Each "Unexpected" story would always include the word "unexpected" in the last panel. After the series merger with House of Secrets and The Witching Hour, this was only true of the Unexpected section; there would then be complete, advertisement-free issues of The Witching Hour, hosted by its witches, and The House of Secrets, hosted by Abel. The Witching Hour feature was alternated with Doorway to Nightmare starring Madame Xanadu, who appeared in issues #190, 192, 194, and 195.

=== Johnny Peril ===
The series' only continuing feature at any point was "Johnny Peril", which ran from issues #106 to 117. For issues #111 on, the titular protagonist was billed as an "adventurer of the weird". Johnny Peril returned in issues #200 and 205–213.

Johnny Peril's roots, prior to his first appearance in The Unexpected, came in the one-off story "Just a Story" in All-American Comics' Comic Cavalcade #19 (July 1946), by writer–artist Howard Purcell.

With issue #22 (Sept. 1947), the "Just a Story" anthology series gained newspaper-reporter Johnny Peril, who often acted as witness or narrator rather than as an integral part of the narrative.

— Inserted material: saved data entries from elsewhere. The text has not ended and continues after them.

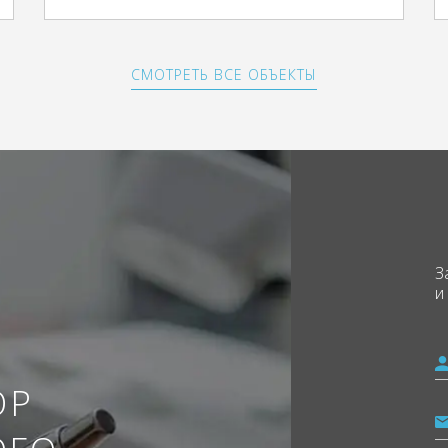
СМОТРЕТЬ ВСЕ ОБЪЕКТЫ
З
и
ОР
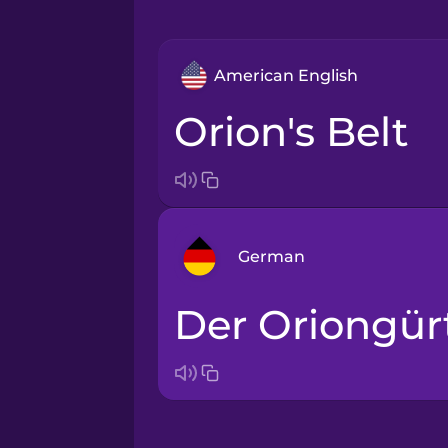
American English
Orion's Belt
German
der Oriongür
Arabic
Bosnian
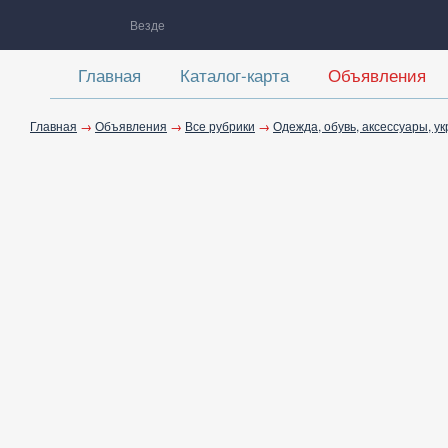
Везде
Главная
Каталог-карта
Объявления
Главная
→
Объявления
→
Все рубрики
→
Одежда, обувь, аксессуары, у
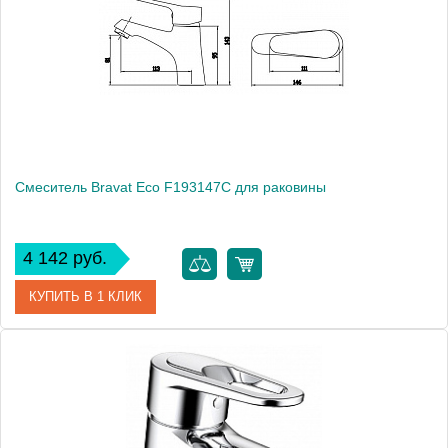
Производитель
Bravat
Монтаж
на раковину
Смеситель Bravat Eco F193147C для раковины
4 142 руб.
КУПИТЬ В 1 КЛИК
Артикул
177427 / F193147C / EC 1326 / (F1111147C)
Модель
Eco F193147C
Производитель
Bravat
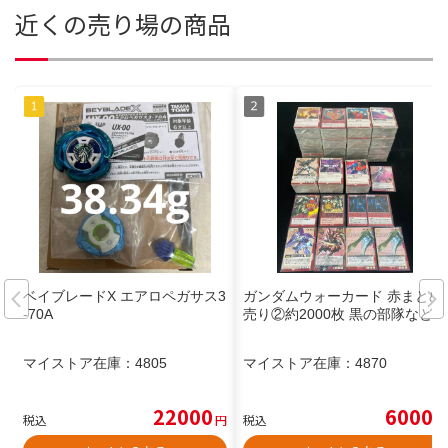
近くの売り場の商品
ベイブレードX エアロペガサス3
ガンダムウォーカード 赤まとめ
-70A
売り②約2000枚 黒の部隊など
マイストア在庫：
4805
マイストア在庫：
4870
22000
6000
税込
円
税込
円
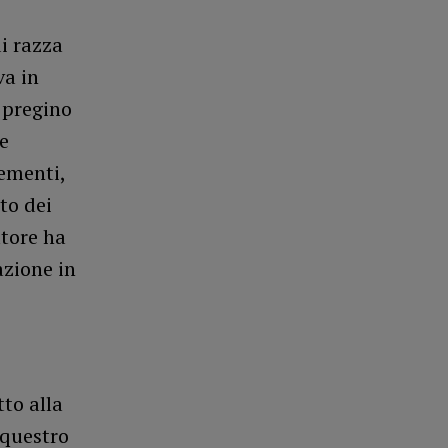
di razza
va in
e pregino
e
rementi,
to dei
atore ha
azione in
to alla
equestro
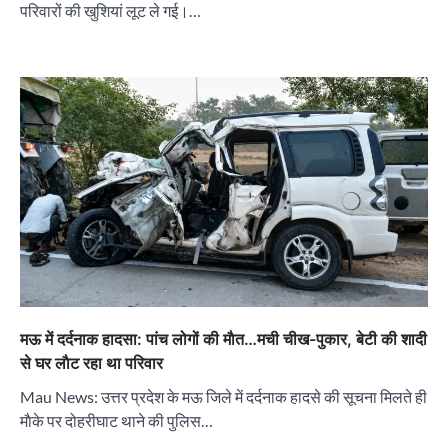
परिवारों की खुशियां लूट ले गई।…
मऊ में दर्दनाक हादसा: पांच लोगों की माैत…मची चीख-पुकार, बेटी की शादी
से घर लाैट रहा था परिवार
Mau News: उत्तर प्रदेश के मऊ जिले में दर्दनाक हादसे की सूचना मिलते ही
माैके पर दोहरीघाट थाने की पुलिस…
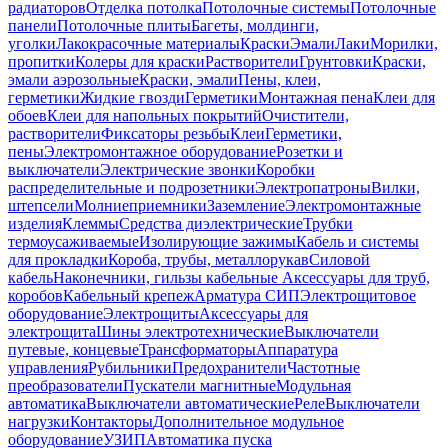
радиаторов
Отделка потолка
Потолочные системы
Потолочные
панели
Потолочные плиты
Багеты, молдинги,
уголки
Лакокрасочные материалы
Краски
Эмали
Лаки
Морилки,
пропитки
Колеры для краски
Растворители
Грунтовки
Краски,
эмали аэрозольные
Краски, эмали
Пены, клеи,
герметики
Жидкие гвозди
Герметики
Монтажная пена
Клеи для
обоев
Клеи для напольных покрытий
Очистители,
растворители
Фиксаторы резьбы
Клеи
Герметики,
пены
Электромонтажное оборудование
Розетки и
выключатели
Электрические звонки
Коробки
распределительные и подрозетники
Электропатроны
Вилки,
штепсели
Молниеприемники
Заземление
Электромонтажные
изделия
Клеммы
Средства диэлектрические
Трубки
термоусаживаемые
Изолирующие зажимы
Кабель и системы
для прокладки
Короба, трубы, металлорукав
Силовой
кабель
Наконечники, гильзы кабельные
Аксессуары для труб,
коробов
Кабельный крепеж
Арматура СИП
Электрощитовое
оборудование
Электрощиты
Аксессуары для
электрощита
Шины электротехнические
Выключатели
путевые, концевые
Трансформаторы
Аппаратура
управления
Рубильники
Предохранители
Частотные
преобразователи
Пускатели магнитные
Модульная
автоматика
Выключатели автоматические
Реле
Выключатели
нагрузки
Контакторы
Дополнительное модульное
оборудование
УЗИП
Автоматика пуска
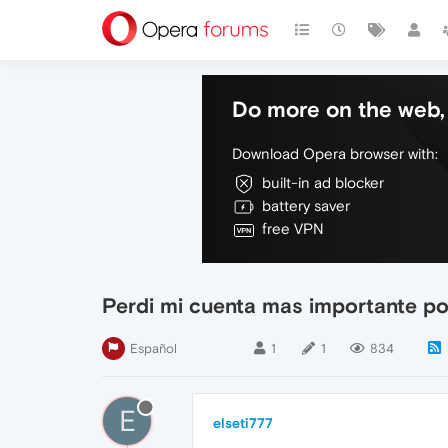
Do more on the web, 
Download Opera browser with:
built-in ad blocker
battery saver
free VPN
Perdi mi cuenta mas importante por 
Español
1
1
834
E
elseti777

With this issue, the series title became "Johnny Peril Tells Just a Story", eventually changed to "Johnny Peril's Surprise Story" as Johnny became the series' two-fisted hero until the series ended with issue #29 (Nov. 1948). According to Jess Nevins' Encyclopedia of Golden Age Superheroes, "he's an adventurer who tangles with nearly every sort of enemy in nearly every sort of background, from the jungles of the Congo to the concrete jungles of New York to the moon".

By then the character was appearing in his own backup feature in All-Star Comics, beginning with issue #42 (Sept. 1948). Purcell remained for the first few All-Star stories, with artists Joe Kubert, Gil Kane, Carmine Infantino and others later working on the feature through #57 (March 1951). Johnny went on to star in the fifth and final issue of Danger Trail (April 1951). His last appearances before his Silver Age return in 1968 came in Sensation Comics #107-116 (Feb. 1952 - Aug. 1953, later retitled Sensation Mystery #110-116) where artists included Alex Toth and Frank Giacoia.

=== 2011 one-shot ===
A one-shot special of The Unexpected was published by Vertigo in 2011.

== Collected editions ==
- The Steve Ditko Omnibus Volume 1 includes The Unexpected #189: "Dead Man's Eyes" by Jack Oleck and Steve Ditko and The Unexpected #221: "EM the Energy Monster" by Ditko, 480 pages, September 2011 (ISBN 1-4012-3111-X).
- DC Finest: Horror: The Devil's Doorway collects The Unexpected #113-117 along with other DC horror comics from 1969-1970.